Monday, 26 March 2012

Data-driven recommendations: supporting user search

Alison Brock, Open University, on the JISC RISE project to improve the library user's search experience

What is activity data?
Activity data is data captured about customers' activities. Big retailers use complex algorithms to analyse this data and create new revenue opportunities / increase customer retention. Meanwhile, publishers are trying to raise awareness of content and increase readership. Across the library sector, we're trying to become more business-like and making better use of our activity data is one aspect of that.

What have the OU done?
The OU has a wealth of resources from which data can be harvested: SAMS single sign on, EZProxy, SFX and EBSCO's Discovery system. They developed programs to extract data from these systems that could create recommendations; Basic data can extracted from the logs to give information about the user's subject area / course and the level at which they are studying - this enables recommendations about "other people on your course looked at". Bibliographic data can be cross-referenced (eg via CrossRef) to retrieve more metadata. Usage of resources increases the value of a recommendation, and users are given the opportunity to rate recommendations, which in turn adds further data to the database. Search terms are also added, so there's a complex web of data from which recommendations are generated - course recommendations, relationship recommendations, search recommendations. Users were given the opportunity to opt out (of having their data used to inform recommendations).

How have users responded?
User surveys have shown that the recommendations are perceived as useful by 2/3 of respondents. Focus groups have explored these perceptions further: students are particularly interested to know whether the sources of the recommendation were getting good marks! Postgrads wanted to save time - which search terms would deliver best results?
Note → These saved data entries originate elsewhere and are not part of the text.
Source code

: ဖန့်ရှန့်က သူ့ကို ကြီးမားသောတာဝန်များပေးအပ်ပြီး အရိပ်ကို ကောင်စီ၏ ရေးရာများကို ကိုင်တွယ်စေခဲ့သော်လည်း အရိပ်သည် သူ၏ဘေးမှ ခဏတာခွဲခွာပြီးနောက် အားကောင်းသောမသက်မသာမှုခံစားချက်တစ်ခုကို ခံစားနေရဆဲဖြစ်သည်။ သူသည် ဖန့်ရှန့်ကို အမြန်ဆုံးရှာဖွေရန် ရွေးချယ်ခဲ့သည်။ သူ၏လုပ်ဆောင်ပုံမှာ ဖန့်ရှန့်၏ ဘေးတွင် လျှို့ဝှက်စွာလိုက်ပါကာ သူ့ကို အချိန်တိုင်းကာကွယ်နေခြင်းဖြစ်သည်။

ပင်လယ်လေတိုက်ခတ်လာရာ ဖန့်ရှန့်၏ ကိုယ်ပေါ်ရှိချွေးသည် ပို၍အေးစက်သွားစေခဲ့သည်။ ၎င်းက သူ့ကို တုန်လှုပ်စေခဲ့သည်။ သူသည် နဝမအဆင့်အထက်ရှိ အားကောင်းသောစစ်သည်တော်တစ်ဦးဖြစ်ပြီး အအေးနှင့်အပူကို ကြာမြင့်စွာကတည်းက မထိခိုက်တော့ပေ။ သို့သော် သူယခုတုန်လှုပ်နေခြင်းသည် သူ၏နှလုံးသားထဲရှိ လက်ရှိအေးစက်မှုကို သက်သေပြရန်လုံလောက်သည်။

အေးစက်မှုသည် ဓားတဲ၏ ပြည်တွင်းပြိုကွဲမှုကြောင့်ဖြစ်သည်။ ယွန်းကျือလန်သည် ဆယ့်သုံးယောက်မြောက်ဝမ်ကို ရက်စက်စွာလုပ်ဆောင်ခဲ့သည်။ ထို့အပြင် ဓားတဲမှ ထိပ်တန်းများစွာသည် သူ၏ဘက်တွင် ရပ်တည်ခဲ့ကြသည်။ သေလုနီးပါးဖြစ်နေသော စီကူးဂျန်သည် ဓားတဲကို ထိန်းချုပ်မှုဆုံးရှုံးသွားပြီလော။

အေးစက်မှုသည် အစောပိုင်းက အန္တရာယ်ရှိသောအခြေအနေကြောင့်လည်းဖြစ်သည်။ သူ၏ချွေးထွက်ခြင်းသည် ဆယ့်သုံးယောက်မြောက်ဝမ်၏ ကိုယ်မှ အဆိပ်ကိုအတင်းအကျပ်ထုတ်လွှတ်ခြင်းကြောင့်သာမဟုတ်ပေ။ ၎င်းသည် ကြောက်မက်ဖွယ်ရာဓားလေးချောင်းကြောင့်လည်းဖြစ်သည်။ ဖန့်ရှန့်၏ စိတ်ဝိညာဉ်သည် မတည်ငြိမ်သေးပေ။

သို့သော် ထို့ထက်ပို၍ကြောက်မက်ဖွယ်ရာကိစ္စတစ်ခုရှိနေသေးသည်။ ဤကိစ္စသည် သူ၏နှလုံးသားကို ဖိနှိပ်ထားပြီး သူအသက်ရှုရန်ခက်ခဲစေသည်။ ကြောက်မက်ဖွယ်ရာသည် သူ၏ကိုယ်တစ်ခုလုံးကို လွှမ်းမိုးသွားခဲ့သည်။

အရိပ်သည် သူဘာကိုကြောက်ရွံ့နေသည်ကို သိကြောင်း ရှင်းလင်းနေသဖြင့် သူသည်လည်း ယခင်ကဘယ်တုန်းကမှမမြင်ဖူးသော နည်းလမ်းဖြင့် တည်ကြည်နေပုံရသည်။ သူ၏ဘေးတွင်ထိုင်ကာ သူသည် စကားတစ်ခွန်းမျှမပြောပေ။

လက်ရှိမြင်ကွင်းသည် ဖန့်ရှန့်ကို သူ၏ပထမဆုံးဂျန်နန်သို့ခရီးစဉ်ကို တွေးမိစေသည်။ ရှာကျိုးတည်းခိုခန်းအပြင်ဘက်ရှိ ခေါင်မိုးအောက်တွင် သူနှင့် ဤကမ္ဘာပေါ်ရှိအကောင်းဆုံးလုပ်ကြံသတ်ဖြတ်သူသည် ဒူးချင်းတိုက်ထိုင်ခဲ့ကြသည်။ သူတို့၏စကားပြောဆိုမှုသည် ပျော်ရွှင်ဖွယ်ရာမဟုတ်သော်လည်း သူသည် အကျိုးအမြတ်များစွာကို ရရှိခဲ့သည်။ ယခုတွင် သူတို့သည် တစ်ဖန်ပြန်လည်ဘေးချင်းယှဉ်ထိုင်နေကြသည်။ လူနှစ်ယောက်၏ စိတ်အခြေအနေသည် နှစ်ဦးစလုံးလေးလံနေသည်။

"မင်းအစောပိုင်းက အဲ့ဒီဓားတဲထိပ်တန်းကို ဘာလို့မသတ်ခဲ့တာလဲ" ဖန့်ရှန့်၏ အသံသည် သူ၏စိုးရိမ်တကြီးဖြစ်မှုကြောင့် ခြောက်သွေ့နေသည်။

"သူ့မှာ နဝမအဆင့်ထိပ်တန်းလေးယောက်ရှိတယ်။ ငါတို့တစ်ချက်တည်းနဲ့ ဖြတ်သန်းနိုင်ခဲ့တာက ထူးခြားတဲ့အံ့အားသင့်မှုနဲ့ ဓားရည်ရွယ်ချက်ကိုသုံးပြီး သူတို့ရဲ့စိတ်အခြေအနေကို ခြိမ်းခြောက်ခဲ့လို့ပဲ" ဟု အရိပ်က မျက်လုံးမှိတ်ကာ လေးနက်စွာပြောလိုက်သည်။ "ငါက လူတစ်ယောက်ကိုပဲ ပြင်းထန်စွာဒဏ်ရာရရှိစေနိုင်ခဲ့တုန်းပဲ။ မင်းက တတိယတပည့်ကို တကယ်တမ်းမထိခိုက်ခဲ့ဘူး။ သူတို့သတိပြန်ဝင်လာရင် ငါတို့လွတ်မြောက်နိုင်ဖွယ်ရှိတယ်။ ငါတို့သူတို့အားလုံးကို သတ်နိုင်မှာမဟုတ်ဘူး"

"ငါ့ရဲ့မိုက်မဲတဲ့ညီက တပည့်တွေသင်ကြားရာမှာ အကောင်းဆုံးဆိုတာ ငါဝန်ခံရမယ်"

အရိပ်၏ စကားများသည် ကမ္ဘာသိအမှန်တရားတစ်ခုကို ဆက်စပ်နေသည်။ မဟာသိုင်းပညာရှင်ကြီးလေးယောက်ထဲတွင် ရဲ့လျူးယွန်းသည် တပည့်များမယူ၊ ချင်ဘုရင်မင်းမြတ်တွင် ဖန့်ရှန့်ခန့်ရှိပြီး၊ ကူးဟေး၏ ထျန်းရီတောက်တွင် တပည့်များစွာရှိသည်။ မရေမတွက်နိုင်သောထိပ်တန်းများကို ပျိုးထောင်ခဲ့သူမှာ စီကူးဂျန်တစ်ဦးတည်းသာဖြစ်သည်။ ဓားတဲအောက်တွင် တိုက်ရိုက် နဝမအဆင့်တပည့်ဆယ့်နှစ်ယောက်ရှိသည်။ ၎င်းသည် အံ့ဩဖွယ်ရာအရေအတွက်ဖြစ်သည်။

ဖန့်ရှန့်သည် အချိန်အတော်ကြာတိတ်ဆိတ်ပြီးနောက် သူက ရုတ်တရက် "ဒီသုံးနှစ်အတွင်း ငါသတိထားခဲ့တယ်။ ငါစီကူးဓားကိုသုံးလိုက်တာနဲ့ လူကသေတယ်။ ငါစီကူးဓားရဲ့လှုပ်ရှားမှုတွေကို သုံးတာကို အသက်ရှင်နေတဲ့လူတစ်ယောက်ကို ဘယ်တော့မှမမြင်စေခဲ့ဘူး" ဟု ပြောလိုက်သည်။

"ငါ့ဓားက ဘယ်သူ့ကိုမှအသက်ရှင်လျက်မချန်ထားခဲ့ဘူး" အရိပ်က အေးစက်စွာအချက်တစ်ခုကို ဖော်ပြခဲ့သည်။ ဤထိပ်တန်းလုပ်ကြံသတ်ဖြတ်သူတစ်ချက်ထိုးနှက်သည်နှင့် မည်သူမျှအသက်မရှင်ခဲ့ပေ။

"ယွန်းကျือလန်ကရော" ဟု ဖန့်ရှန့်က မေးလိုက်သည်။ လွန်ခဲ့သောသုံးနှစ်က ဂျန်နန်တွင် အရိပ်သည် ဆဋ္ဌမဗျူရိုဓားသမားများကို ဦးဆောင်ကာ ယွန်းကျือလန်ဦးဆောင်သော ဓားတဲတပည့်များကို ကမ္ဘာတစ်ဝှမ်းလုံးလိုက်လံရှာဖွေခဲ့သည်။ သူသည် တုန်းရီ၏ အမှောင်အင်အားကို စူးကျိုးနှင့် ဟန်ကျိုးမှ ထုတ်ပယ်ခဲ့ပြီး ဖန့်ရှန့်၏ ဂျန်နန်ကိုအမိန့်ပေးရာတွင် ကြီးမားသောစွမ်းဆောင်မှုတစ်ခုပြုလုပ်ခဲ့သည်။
Generally, there was support for recommendations but caution around provenance - users seemed to trust Google's recommendations / algorithms more than OU's, because they knew and didn't respect their peers. [this is a fascinating inversion of the commonly held view that people trust recommendations from people they know]. Google Analytics showed that course and search recommendations were used more than relationship recommendations. [intresting that OU restricted project's ability to get feedback from students - had to go through a panel run survey etc]

Lessons learnt
  • Users like recommendations in principle, but would like more detail about how they are being generated.
  • Activity data needs to be combined with other sources eg bibliographic data, student data to increase the value of recommendations,
  • The plan to release an open data set of anonymised data for other institutions to implement didn't come to fruition - lots of complexity around privacy

What next?
The data and code will be expanded for use in other projects eg OU Learning Analytics - data warehouse that enables OU to look at this data in a wider context. More info:

Discussion: what do we all think about recommendation services? Sense tht the jury is still out; people don't necessarily have time to follow recommendations, and typical user behaviour is driven by search not browse.


  1. Alison Brock not Ruth Brock surely?

  2. Doh! Yes, thank you, Tim. I will correct that. (I went to school with a Ruth Brock!)